Tiffany (-10% !). Le rachat du joaillier new-yorkais par LVMH pour 16,2 milliards de dollars devrait tomber à l'eau. Après une succession d'événements de nature à fragiliser l'acquisition du joaillier, le Conseil d'administration du numéro un mondial du luxe a acté qu'en l'état, le groupe ne serait pas en mesure de réaliser la transaction. Le Conseil explique avoir pris connaissance d'une lettre du ministre de l'Europe et des affaires étrangères qui, en réaction a la menace de taxes sur les produits français formulée par les États-Unis, a demandé au groupe de différer l'acquisition au-delà du 6 janvier 2021. Le Conseil a également pris note de la demande de Tiffany de repousser le délai limite de réalisation de l'accord du 24 novembre au 31 décembre.

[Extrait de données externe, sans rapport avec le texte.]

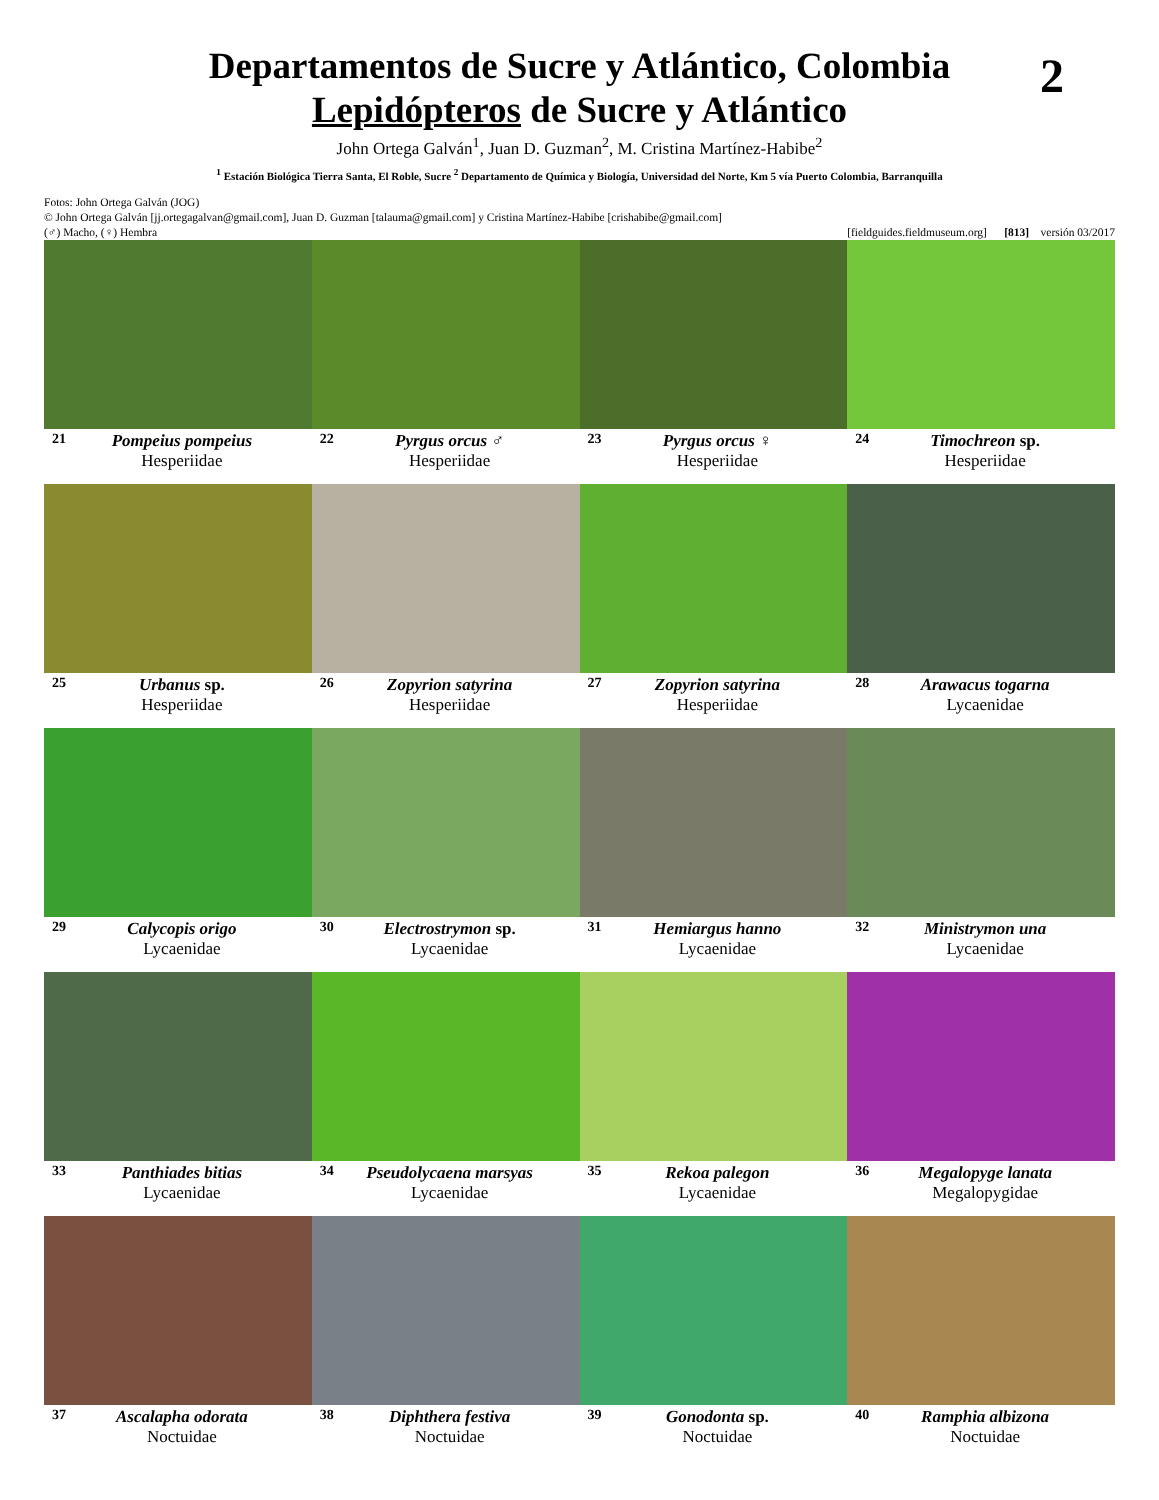2
Departamentos de Sucre y Atlántico, Colombia
Lepidópteros de Sucre y Atlántico
John Ortega Galván<sup>1</sup>, Juan D. Guzman<sup>2</sup>, M. Cristina Martínez-Habibe<sup>2</sup>
<sup>1</sup> Estación Biológica Tierra Santa, El Roble, Sucre <sup>2</sup> Departamento de Química y Biología, Universidad del Norte, Km 5 vía Puerto Colombia, Barranquilla
Fotos: John Ortega Galván (JOG)
© John Ortega Galván [jj.ortegagalvan@gmail.com], Juan D. Guzman [talauma@gmail.com] y Cristina Martínez-Habibe [crishabibe@gmail.com]
(♂) Macho, (♀) Hembra [fieldguides.fieldmuseum.org] [813] versión 03/2017
21
Pompeius pompeius
Hesperiidae
22
Pyrgus orcus ♂
Hesperiidae
23
Pyrgus orcus ♀
Hesperiidae
24
Timochreon sp.
Hesperiidae
25
Urbanus sp.
Hesperiidae
26
Zopyrion satyrina
Hesperiidae
27
Zopyrion satyrina
Hesperiidae
28
Arawacus togarna
Lycaenidae
29
Calycopis origo
Lycaenidae
30
Electrostrymon sp.
Lycaenidae
31
Hemiargus hanno
Lycaenidae
32
Ministrymon una
Lycaenidae
33
Panthiades bitias
Lycaenidae
34
Pseudolycaena marsyas
Lycaenidae
35
Rekoa palegon
Lycaenidae
36
Megalopyge lanata
Megalopygidae
37
Ascalapha odorata
Noctuidae
38
Diphthera festiva
Noctuidae
39
Gonodonta sp.
Noctuidae
40
Ramphia albizona
Noctuidae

"Compte tenu de ces éléments, et connaissance prise des premières analyses juridiques menées par les conseils et les équipes de LVMH, le Conseil d'administration a décidé de s'en tenir aux termes du Agreement and Plan of Merger conclu en novembre 2019 qui prévoit une date limite pour le closing de l'opération au plus tard le 24 novembre 2020 et acté, qu'en l'état, le Groupe LVMH ne serait donc pas en mesure de réaliser l'opération d'acquisition de la société Tiffany & Co". Selon les informations du 'Financial Times', le groupe américain va intenter une action en justice contre LVMH, affirmant que le groupe français a délibérément bloqué l'obtention des autorisations antitrust pour son rachat et a utilisé d'autres tactiques dilatoires pour le forcer à renégocier l'accord.

Slack (-14%) dévisse à Wall Street, le spécialiste des messageries professionnelles ayant annoncé un ralentissement de croissance... Lululemon (-9%) souffre à Wall Street, le Canadien anticipant une baisse du bénéfice courant sur le trimestre en cours et des dépenses accrues... Baidu (stable), le "Google chinois", étudie avec plusieurs investisseurs une levée de fonds potentielle de 2 milliards de dollars sur trois ans pour investir dans une start-up de biotechnologies utilisant l'intelligence artificielle pour élaborer de nouvelles molécules, a appris Reuters de source proche.